Todos os quatorze séculos de cultura e arte islâmicas foram atirados ao léu. Repentinamente, nós brasileiros, esquecemos a enorme contribuição árabe-muçulmana que nos foi legada  através dos quase oito séculos de presença islâmica na Ibéria, influenciando o próprio idioma que falamos. Esquecemos, em um estalar de dedos, o aporte que os árabes muçulmanos deram à humanidade na química, física, matemática, geografia, navegação, medicina e outras ciências. Diante desse estigma, muito raramente vem à mente do ocidental o muçulmano poeta; o muçulmano escritor; o muçulmano artista plástico; o muçulmano ligado às artes cênicas; o muçulmano que se comunique com outro ser humano por meio de qualquer tipo de arte.

De repente, porém, somos surpreendidos com mostras de arte que vêm do Oriente Médio para resgatar a importância da arte muçulmana; importância e valor que jamais deveriam ter sido esquecidos ou negligenciados. Graças a Deus – ou a Alá, como queiram –, essas mostras trazem o que há de mais expressivo dentro da arte islâmica. Algumas peças pertencem à História. Outras, entretanto, foram brilhantemente executadas por artistas contemporâneos, ainda vivos e ativos.

Uma das exibições de maior interesse é a mostra Islã: Arte e Civilização, no Centro Cultural Banco do Brasil, em São Paulo. São trezentas magníficas peças que narram e ilustram os mil e quatrocentos anos de História Islâmica. Por meio das obras expostas, acompanhamos o percurso artístico da civilização islâmica. Você estará em uma bem elaborada sala temática que, por si só, conduz o admirador a uma sensação de travessia histórica. Há tapeçaria, vasos, punhais, luminárias, objetos de cerâmica e de metal. Todos vindos dos museus da Síria e do Irã.
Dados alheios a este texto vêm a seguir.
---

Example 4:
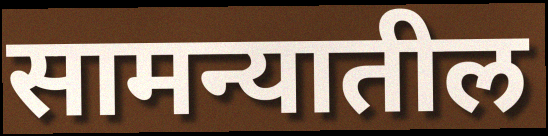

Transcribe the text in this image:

सामन्यातील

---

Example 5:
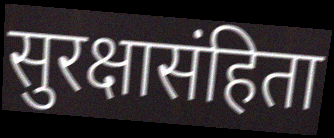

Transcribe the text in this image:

सुरक्षासंहिता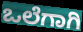
ಒಲೆಗಾಗಿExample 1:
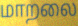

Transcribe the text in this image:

மாறலை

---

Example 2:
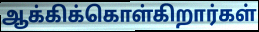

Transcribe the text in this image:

ஆக்கிக்கொள்கிறார்கள்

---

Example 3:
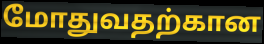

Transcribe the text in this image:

மோதுவதற்கான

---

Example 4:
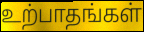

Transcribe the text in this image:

உற்பாதங்கள்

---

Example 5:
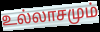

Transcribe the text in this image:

உல்லாசமும்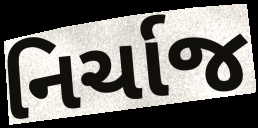
નિર્ચાજ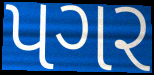
પગર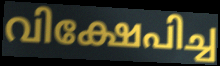
വിക്ഷേപിച്ചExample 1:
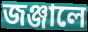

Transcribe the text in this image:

জঞ্জালে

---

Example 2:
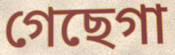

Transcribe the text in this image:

গেছেগা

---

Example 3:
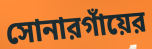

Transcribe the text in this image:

সোনারগাঁয়ের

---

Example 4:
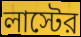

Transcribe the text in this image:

লাস্টের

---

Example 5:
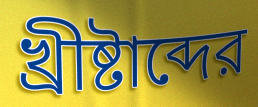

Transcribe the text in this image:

খ্রীষ্টাব্দেরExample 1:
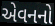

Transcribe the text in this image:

એવનનો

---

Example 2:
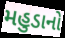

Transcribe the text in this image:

મહુડાનો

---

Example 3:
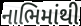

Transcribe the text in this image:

નાભિમાંથી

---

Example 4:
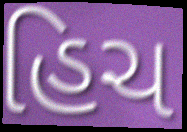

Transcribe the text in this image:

હિચ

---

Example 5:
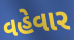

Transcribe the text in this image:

વહેવારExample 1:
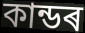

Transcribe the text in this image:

কান্ডৰ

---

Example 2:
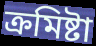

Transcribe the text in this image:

ক্ৰমিষ্টা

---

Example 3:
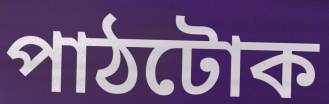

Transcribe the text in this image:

পাঠটোক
Convém observar cada item, em silêncio e longamente, e deixar-se levar pela imaginação para ver onde aquele artefato de arte poderá levar você.
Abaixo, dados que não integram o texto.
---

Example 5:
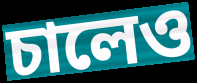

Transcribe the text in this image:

চালেও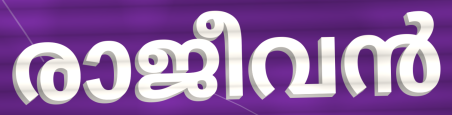
രാജീവൻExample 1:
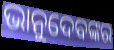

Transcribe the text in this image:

ଭାନୁଦେବଙ୍କର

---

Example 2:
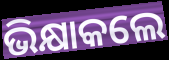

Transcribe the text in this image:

ଭିକ୍ଷାକଲେ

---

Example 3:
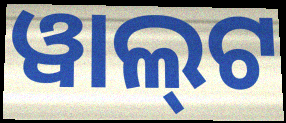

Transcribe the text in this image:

ୱାଲ୍‌ଟ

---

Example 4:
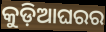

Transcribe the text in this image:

କୁଡ଼ିଆଘରର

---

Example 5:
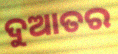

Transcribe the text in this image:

ଦୁଆତର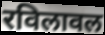
रविलावल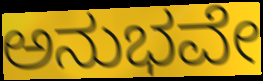
ಅನುಭವೇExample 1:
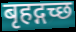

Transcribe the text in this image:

बृहद्गच्छ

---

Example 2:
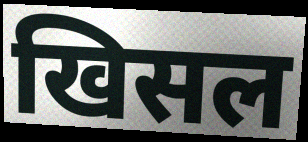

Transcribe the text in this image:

खिसल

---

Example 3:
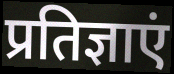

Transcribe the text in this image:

प्रतिज्ञाएं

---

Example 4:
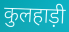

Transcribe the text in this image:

कुलहाड़ी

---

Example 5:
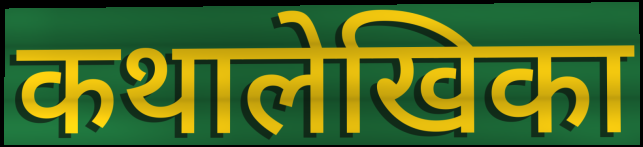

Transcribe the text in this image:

कथालेखिका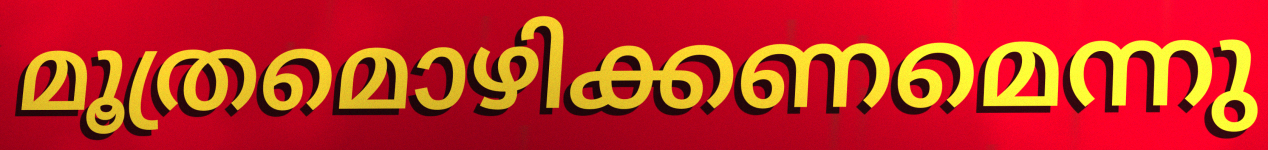
മൂത്രമൊഴിക്കണമെന്നു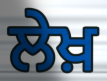
ਲੇਖ਼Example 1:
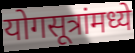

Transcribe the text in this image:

योगसूत्रांमध्ये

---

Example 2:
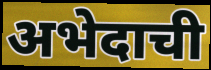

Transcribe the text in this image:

अभेदाची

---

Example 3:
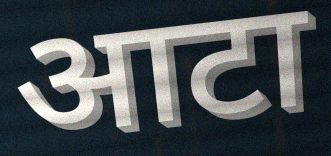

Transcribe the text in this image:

आटा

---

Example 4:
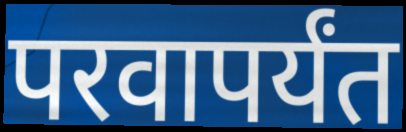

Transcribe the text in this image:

Só essa mostra já bastaria para nos indicar que estamos diante de um povo criativo, sensível, com alma poeta e que, nós brasileiros, temos muito em comum com ele. Conseguimos entender a mensagem que o artista muçulmano quer nos transmitir com muita clareza e eloquência. A linguagem da arte não precisa de tradução. É um diálogo universal entre almas. O artista muçulmano, entretanto, é capaz de fazer uma autocrítica ou censurar a própria cultura e até a própria condição de muçulmano. Na exposição Miragens – Arte Contemporânea no Mundo Islâmico, os artistas vêm do Egito, Irã, Turquia, Paquistão, Palestina ocupada e de outros países muçulmanos. Aqui, o artista muçulmano expõe sua dor, seu sofrimento, seu desencanto. Mas, mostra seu orgulho de ser muçulmano, sem medo. Escancara o seu passaporte sem temer ser repatriado ou impedido de entrar. Você permite que ele entre, porque o entende. Ele fala árabe, turco, pachtun, urdu ou persa. Não importa. Você o entende porque ele fala com a alma. Ele sai de si, atravessa a ponte e vem até você.  E você, ocidental, faz o mesmo com a sua arte. Atravessa a ponte e vai até ele. E, maravilha das maravilhas, você descobre que ele não é nenhum terrorista; sim, um homem universal.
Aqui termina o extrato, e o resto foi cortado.